Conditions for $\lim_{x \to p} f(x) = q \land \lim_{y \to q} g(y) = Q \implies \lim_{x \to p} g(f(x)) = Q$ Under what conditions do we have the following, when $g$ is not defined at $q$:
$\lim_{x \to p} f(x) = q \land \lim_{y \to q} g(y) = Q \implies \lim_{x \to p} g(f(x)) = Q$
I know it holds when $g$ is continuous at $q$, but I wonder if that could be relaxed.
 A: The fact that $f$ and $g$ have limits at the points means that we can define two functions $\tilde f$ and $\tilde g$ that are continuous at $p$ and $q$ respectively, and otherwise equal to $f$ and $g$. Now assume that

*

*$g$ is defined at some value in the image $f(\omega'_p)$ of all punctured neighborhoods $\omega'_p$ of $p$,

*if $g$ is defined and discontinuous at $q$, then $f(x)\ne q$ for all $x$ close enough to $p$ (i.e. in some punctured neighborhood around $p$).
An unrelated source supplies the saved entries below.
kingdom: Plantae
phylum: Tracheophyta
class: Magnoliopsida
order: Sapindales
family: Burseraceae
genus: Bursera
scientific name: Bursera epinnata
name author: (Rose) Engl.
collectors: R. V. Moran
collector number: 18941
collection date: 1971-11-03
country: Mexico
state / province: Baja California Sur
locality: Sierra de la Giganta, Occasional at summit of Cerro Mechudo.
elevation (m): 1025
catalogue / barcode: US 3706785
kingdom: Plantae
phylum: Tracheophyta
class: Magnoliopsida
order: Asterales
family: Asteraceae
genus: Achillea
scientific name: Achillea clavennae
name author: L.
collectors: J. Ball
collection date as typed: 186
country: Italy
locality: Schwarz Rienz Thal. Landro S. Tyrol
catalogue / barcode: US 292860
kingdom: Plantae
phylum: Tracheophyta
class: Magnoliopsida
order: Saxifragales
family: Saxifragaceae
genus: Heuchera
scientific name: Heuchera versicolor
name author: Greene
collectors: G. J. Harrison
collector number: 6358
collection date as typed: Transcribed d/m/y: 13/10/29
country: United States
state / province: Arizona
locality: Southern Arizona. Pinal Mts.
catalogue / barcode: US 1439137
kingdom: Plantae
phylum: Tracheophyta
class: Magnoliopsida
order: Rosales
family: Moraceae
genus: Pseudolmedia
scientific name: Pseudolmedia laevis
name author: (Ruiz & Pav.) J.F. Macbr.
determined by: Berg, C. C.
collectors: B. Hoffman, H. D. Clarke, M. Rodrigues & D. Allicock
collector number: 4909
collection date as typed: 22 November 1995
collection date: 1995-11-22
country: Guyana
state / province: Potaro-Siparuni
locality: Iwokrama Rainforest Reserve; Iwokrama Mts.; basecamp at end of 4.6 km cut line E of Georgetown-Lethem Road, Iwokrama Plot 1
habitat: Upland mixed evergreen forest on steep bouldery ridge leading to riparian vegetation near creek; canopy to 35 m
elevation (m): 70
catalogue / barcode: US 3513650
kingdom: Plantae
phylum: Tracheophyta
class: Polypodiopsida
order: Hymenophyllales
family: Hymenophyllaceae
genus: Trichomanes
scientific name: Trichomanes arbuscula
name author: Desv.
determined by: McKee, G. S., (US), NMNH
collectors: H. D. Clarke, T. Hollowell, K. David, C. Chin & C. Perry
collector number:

The first condition means that $g\circ f$ takes values around $p$ (and I included it since you allowed for partially defined functions). The second condition ensures that $g\circ f$ is equal to $\tilde g\circ\tilde f$ close to $p$. But then
$$
\lim_{x\to p}g(f(x)) = \lim_{x\to p}\tilde g(\tilde f(x)) = \tilde g(q) = Q.
$$

Conversely, note that the first condition above is necessary to even define the limit of $g\circ f$ at $p$.
For the second condition, assume that the implication holds, that condition 1 holds, that $g$ is defined at $q$, and that $(x_n)_n$ is a sequence converging to $p$ with $x_n\ne p$ and $f(x_n)=q$ for all $n$. Then
$$ g(q) = \lim_{n\to\infty} g(f(x_n)) = \lim_{x\to p}g(f(x)) = Q,$$
showing that $g$ is continuous at $q$. This shows that the second condition is necessary.

In conclusion, your implication is equivalent to the two conditions.